現実を前にしてはケガをし兼ねないので注意するのは勿論だが、哲学的思索が欠かせないようだ

最近、彫刻という作業の意味が分かってきたという

到達した認識は哲学的なもので、わたしの理解を超えていた

(夕方、ダエロン博士から彫刻に関するエッセイが送られてきたので、後でじっくり読むことにしたい)

20年来の作品を見せていただいたが、とても素人の作品とは思えなかった

確かに、10年以上続けていればプロと言ってもよいのかもしれない

まだ公開不可とのことでお見せすることができないのは残念だ


同年代なのだが、時間の捉え方に若干の違いがあることが分かった

わたしと同じく永遠に生きると思っていたようだが、最近その永遠が以前より短くなったように感じるとのこと

コロナの時に本を執筆していたが、ここでコロナに罹ると未完に終わる可能性もあるので緊迫感を以って過ごしたようである

わたしの場合は、まだその感覚はない


レストランを出ると、もうパリに住んでいるような気になるでしょうと言ってきた

ご自身もブダペストやイタリアの町に行くと同じような感覚に陥るが、その感じは何とも言えずよいという

全くその通りだ

また、出版社 Odile Jacob の古いオフィスが入っていたビルの前では、夢が実現するまでの過程を語ってくれた

人生を味わい直すような豊穣の時が流れた

またの機会にお話を伺いたいものである

再会を約して別れた




































2024年6月4日火曜日

オーギュスト・コントさんの墓を詣でる

































やっとオーギュスト・コントさんの墓に辿り着くことができた

不思議なもので、そのような気が起こったことがない献花することを思い立った

その場に立つと、思いもかけない考えが浮かんでくる

ペール・ラシェーズ墓地の出入口周辺には花屋さんがあるが、最初に覗いたところはすべて造花だった

生花のお店を教えてもらい、お墓まで

質素な作りである

すでに本が2冊置かれてあった

そこに花を添えさせていただいた

少しだけ華やいだように感じたのは、わたしだけだろうか



























一番手前にプレートがあり、コントの名前のすぐ下には、「人類教の創始者」とある

その下に、3つの作品名が列記されていた
Cours de Philosophie positive(実証哲学講義、1830-1842)

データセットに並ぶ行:
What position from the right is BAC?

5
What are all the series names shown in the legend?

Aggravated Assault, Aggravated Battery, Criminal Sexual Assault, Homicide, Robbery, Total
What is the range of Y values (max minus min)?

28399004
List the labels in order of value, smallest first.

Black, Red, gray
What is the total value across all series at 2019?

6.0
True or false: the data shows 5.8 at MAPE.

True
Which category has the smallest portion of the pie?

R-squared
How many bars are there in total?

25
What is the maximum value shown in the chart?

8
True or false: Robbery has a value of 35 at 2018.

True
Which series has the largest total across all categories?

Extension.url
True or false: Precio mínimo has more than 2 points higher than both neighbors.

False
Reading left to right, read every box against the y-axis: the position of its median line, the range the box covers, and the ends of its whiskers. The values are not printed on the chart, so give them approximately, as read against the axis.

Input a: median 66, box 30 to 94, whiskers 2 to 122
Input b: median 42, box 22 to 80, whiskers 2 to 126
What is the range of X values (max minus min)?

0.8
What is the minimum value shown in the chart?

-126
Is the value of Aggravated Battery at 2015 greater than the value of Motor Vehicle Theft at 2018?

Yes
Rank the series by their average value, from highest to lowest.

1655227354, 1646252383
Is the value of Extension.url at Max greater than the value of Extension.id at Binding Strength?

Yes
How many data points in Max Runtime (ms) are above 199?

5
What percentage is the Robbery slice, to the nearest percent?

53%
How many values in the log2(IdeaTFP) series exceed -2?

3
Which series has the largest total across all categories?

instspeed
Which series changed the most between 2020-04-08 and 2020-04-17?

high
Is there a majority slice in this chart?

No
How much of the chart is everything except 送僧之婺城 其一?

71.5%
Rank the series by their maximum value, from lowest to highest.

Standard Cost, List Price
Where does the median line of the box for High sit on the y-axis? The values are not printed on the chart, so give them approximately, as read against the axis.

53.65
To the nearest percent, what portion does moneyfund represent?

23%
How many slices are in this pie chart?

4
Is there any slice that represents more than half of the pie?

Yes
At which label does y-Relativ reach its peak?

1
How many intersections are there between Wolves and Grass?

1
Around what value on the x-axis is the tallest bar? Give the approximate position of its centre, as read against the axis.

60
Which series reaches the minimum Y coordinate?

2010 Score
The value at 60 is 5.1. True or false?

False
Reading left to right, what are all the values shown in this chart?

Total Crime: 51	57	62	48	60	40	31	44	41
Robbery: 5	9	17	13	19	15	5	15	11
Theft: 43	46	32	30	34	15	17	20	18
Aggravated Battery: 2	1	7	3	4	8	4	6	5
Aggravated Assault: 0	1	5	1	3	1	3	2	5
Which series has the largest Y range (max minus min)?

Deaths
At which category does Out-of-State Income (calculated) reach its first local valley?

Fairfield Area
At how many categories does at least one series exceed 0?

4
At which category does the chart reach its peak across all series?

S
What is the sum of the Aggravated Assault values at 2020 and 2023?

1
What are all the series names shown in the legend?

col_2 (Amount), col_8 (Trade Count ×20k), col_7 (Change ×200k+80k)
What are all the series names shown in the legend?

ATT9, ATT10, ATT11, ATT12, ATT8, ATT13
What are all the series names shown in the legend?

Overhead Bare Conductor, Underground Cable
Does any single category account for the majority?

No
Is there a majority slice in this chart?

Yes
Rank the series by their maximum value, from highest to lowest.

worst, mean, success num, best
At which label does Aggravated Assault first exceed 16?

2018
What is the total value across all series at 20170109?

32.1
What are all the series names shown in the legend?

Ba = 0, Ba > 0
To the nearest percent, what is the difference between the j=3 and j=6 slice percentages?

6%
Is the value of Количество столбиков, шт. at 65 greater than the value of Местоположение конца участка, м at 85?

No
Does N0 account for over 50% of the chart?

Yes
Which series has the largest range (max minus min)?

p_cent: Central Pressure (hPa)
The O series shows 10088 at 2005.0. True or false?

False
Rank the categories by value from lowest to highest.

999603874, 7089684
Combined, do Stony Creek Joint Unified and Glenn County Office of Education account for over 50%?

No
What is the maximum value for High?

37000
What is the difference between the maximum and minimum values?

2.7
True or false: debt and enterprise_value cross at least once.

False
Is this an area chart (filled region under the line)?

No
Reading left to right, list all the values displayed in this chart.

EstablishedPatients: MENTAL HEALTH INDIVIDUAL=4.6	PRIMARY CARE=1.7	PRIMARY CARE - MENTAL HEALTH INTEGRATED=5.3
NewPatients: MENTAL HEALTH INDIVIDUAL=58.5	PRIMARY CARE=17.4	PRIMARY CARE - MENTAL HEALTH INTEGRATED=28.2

▸ **演習の目的**
本文によると、コントの墓のプレートでは名前のすぐ下に何と書かれているか。 本文だけを手がかりに答えること。

▸ **解答**
「人類教の創始者」と書かれている。